Many U.S. manufacturers and other industry leaders have expressed hope that renegotiation of the long-standing compact between the three neighboring trading partners will benefit U.S. corporations and businesses and their workers in the long run, as well as bring needed updates and improvements in areas of electronic banking and money exchange issues, plus provide overall modernization to the existing tri-lateral agreement.
But not everyone is feeling so optimistic about the upcoming talks. Among U.S. agricultural producers and support groups is a lingering fear that a lot could go wrong as negotiation efforts play out. U.S. agriculture greatly relies upon and benefits from the existing NAFTA agreement in its current form. Charles Baron of the Farmers Business Network, a digital platform for producers, says farmers are feeling vulnerable over the uncertainty of the trade issue—and for good reason.
FARM INTERESTS VULNERABLE
Since 1993 farmers have benefited from the agreement, evidenced by nearly $9 billion worth of U.S. ag trade headed to Mexico and Canada that first year, and growing ever since to nearly $40 billion in 2015. In modern times, corn, soybeans, rice, beef, pork and poultry represent some of the leading exports for U.S. producers. These same producers will be watching for developments this week when trade representatives and their teams open the first of seven rounds of talks scheduled to take place at three week intervals to give time for trade officials to report to and consult with their respective governments.
Kevin Skunes, a leader of the National Corn Growers Association, says U.S. ag exports account for at least one-third of U.S. corn farmer's income. American corn exports to Canada and Mexico have not only benefited U.S. farmers but has supported over 25,000 jobs and provided income for about 300,000 farmers and farm workers.
The U.S. livestock industry also leans heavily on exports to Mexico and Canada. About 300,000 head of cattle a year, for example, pass from one country to another, most are calves from Chihuahua in Northern Mexico. These calves take up residence on U.S. ranches, and graze on greener pastures in Texas, New Mexico and Arizona until they are slaughtered for domestic consumption or export. In all, U.S. beef exports to Mexico reached almost $1 billion last year.

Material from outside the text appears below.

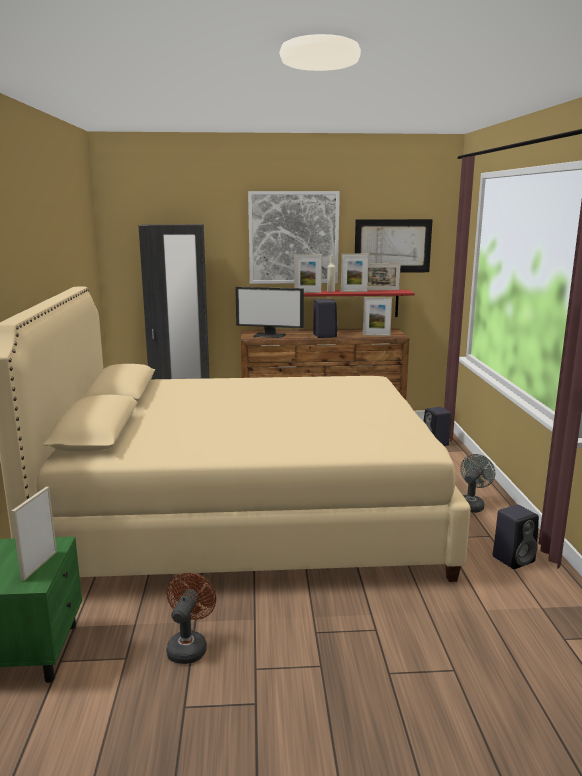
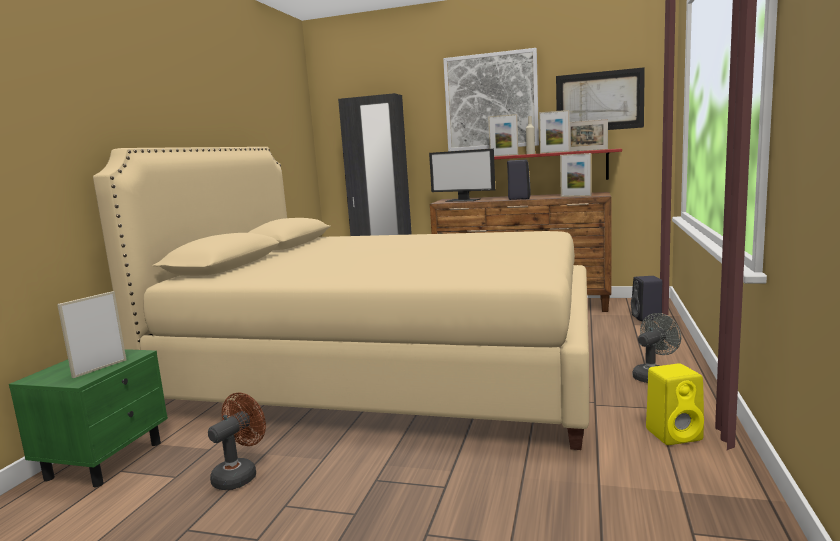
camera: 20 degrees right, 5 degrees down
(514, 558) = (675, 434): black speaker -> yellow speaker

In similar fashion, a lot of pork crosses the U.S.-Canadian border each year. Nearly 4 million Canadian piglets were moved across the border to be raised and fattened in Minnesota and Iowa before being slaughtered and processed; some of that pork moved back across the border to Canada as a U.S. export.
TRI-LATERAL BORDER TRADE
For many U.S. farmers and agriculture producers, the bottom line is that a great deal of commerce moves both ways across both the Mexican and Canadian borders thanks to NAFTA, and any changes that might upset that apple cart could threaten U.S. agriculture and dependence on tri-lateral trade in North America.
Other trade issue concerns will be on the line when negotiators convene this week. One sleeper topic may well be the controversy over the independent NAFTA panel that rules on anti-dumping duties under the current trade agreement. The panel considers grievances expressed by a trading partner when it suspects one or more of its trading partners of unfair trade.
Some U.S. industry representatives have expressed concern, arguing decisions passed down by such a panel could conflict with U.S. court decisions. One such panel earlier this year heard a U.S. grievance and ruled in favor of Canada on an issue involving U.S. duties on softwood lumber. The panel ruled the duties were illegal, contrary to the opinion of the Trump administration and U.S. industry arguments.